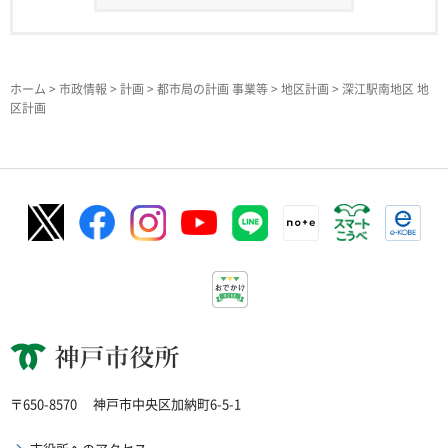
ホーム
>
市政情報
>
計画
>
都市局の計画 事業等
>
地区計画
> 深江駅南地区 地
区計画
神戸市役所
〒650-8570
神戸市中央区加納町6-5-1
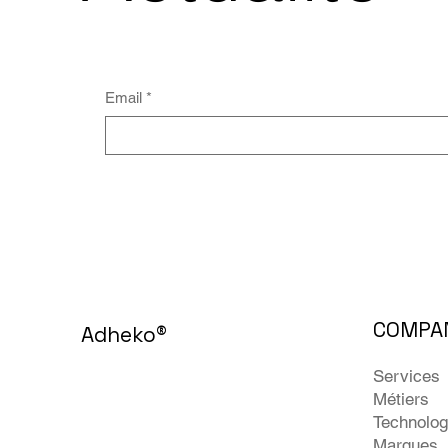
Email
*
COMPA
Adheko
®
Services
Métiers
Technolog
Marques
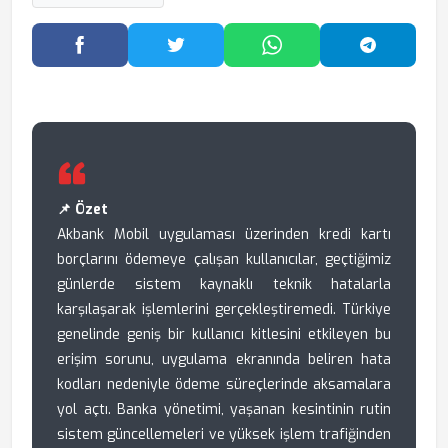
Facebook'ta Paylaş
Twitter'da Paylaş
WhatsApp'ta Paylaş
Telegram
📌 Özet
Akbank Mobil uygulaması üzerinden kredi kartı
borçlarını ödemeye çalışan kullanıcılar, geçtiğimiz
günlerde sistem kaynaklı teknik hatalarla
karşılaşarak işlemlerini gerçekleştiremedi. Türkiye
genelinde geniş bir kullanıcı kitlesini etkileyen bu
erişim sorunu, uygulama ekranında beliren hata
kodları nedeniyle ödeme süreçlerinde aksamalara
yol açtı. Banka yönetimi, yaşanan kesintinin rutin
sistem güncellemeleri ve yüksek işlem trafiğinden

### PROBLEM DESCRIPTION
Return every line from the entries above that contains the word "sistem".

### ANSWER SECTION
günlerde sistem kaynaklı teknik hatalarla
sistem güncellemeleri ve yüksek işlem trafiğinden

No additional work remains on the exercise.